Not-so-much was the final result in Week 10's home win over Arizona. No. 88 caught one of the two balls that came his way all day for a grand total of 6 yards.
James and Jermichael
Lately, Finley's been talking about getting his swagger back, his hands back. But Packers receiver James Jones, who adores Finley and plays the role of big brother/mentor, is not convinced.
In un-sugarcoated terms, Jones told me Finley's swagger and confidence have all but abandoned him right now. He must get them back somehow. Jones told me about the letters of inspiration he puts in Finley's locker on occasion. Jones shot straight when talking to and about Finley.
Tough love, baby.
"I tell him all the time when he first got here, he had so much swag," Jones said. "He was talking to guys on the field, talking junk . . . (saying) 'they need five people to guard me.' You watch him out at practice now and he has none of that swag. You can tell he's thinking about the ball."
Jones said Finley has been working to correct his problem with drops.
"He'll try two or three different pairs of gloves in practice. On game day he's using a couple of different kinds of gloves," Jones said. "He's got some of the best hands out here. (I tell him) stop thinking negative that you're going to drop it, forget what happened in the past and just play."
Jones may be having a career year, but he knows what a slump feels like. He admitted to experiencing one of his own last season. By his own estimate, Jones had five or six drops that he says could have been touchdowns.
When I ask him if he had been booed like Finley, his close friend he calls J-Mike, Jones' response was quick.
"Oh, no," Jones said. But he can relate to J-Mike being the target of doubters.
"Everybody said, 'James can't catch,' " Jones said of his 2011 slump. "I kind of have some built-in motivation to prove people (wrong)."
Many of those directly involved in Finley's football life agree that elusive confidence factor is his greatest hurdle to clear. Somewhere in there lurks the player who can once again dominate a game.

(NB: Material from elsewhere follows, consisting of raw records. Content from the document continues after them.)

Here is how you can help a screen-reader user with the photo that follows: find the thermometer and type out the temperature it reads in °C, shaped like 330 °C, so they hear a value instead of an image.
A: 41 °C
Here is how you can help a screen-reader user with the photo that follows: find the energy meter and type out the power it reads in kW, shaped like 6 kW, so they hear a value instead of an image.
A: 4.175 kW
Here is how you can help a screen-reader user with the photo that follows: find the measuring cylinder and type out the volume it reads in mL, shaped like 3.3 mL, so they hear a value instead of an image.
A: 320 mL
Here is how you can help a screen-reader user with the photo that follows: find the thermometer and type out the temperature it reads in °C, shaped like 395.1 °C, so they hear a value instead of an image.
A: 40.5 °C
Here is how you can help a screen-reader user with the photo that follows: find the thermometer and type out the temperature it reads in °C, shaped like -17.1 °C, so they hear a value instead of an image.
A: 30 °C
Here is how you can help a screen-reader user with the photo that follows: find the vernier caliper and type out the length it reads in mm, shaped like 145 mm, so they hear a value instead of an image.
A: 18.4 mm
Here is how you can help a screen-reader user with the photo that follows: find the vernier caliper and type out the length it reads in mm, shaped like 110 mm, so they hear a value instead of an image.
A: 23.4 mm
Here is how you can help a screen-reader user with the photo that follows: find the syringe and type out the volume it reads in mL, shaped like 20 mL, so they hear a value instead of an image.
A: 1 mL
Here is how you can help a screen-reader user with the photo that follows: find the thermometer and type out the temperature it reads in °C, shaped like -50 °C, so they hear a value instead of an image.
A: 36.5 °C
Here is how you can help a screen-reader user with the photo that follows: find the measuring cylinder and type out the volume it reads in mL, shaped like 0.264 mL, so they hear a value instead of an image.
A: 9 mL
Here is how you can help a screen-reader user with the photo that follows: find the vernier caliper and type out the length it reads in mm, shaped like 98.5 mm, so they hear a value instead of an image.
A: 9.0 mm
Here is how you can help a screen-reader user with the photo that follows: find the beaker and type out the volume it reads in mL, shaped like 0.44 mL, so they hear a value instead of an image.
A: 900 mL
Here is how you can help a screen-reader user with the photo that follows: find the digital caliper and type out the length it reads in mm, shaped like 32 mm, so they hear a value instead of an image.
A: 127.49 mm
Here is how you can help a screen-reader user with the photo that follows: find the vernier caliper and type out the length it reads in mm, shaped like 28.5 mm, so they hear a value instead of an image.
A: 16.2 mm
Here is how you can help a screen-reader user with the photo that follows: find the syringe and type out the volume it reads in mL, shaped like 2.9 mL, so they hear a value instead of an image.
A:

Jerry Fontenot is Finley's position coach. He told me the only way to get past this is by working through it. Whether that entails "taking baby steps" or "taking things off the menu," as Fontenot uniquely put it, the focus must be on the positive things that Finley does well.
"My role is to give this kid the best opportunity to succeed on the football field," Fontenot said.
The coach complimented Finley on being a diligent worker, one who is very hard on himself. He sees an enthusiastic player who brings good energy to practice and to the tight ends' meeting room.
"Jermichael played extremely well up into the point that he had his injury," Fontenot said. "Since then it hasn't been quite the same. You just see a bit different aggressiveness toward the ball that hasn't been the same.
"It's tough to see one of your guys grappling with a sense of not being as confident as he's capable of being."
Finley and Rodgers have been spending extra time together the night before games, working to get on the same page. But like all pass catchers, Finley suggested the best way to get in the groove he craves is to get the ball early and more often.
"If you catch a ball in the first quarter then you don't see the ball until the third quarter going into the fourth quarter, you don't get a rhythm down," Finley said. "It's hard to snap out of that funk."
One thing that stands out to me is Finley has mad fight in him and won't rest until No. 12 and No. 88 are simpatico.
Boos may cascade around him, but until the internal unrest settles and the sure-handed Jermichael returns, there's nothing to suggest Finley won't keep getting jeered. How will he handle that?
"It's something I've got to wipe off and keep moving," he conceded. "I've got to keep grinding."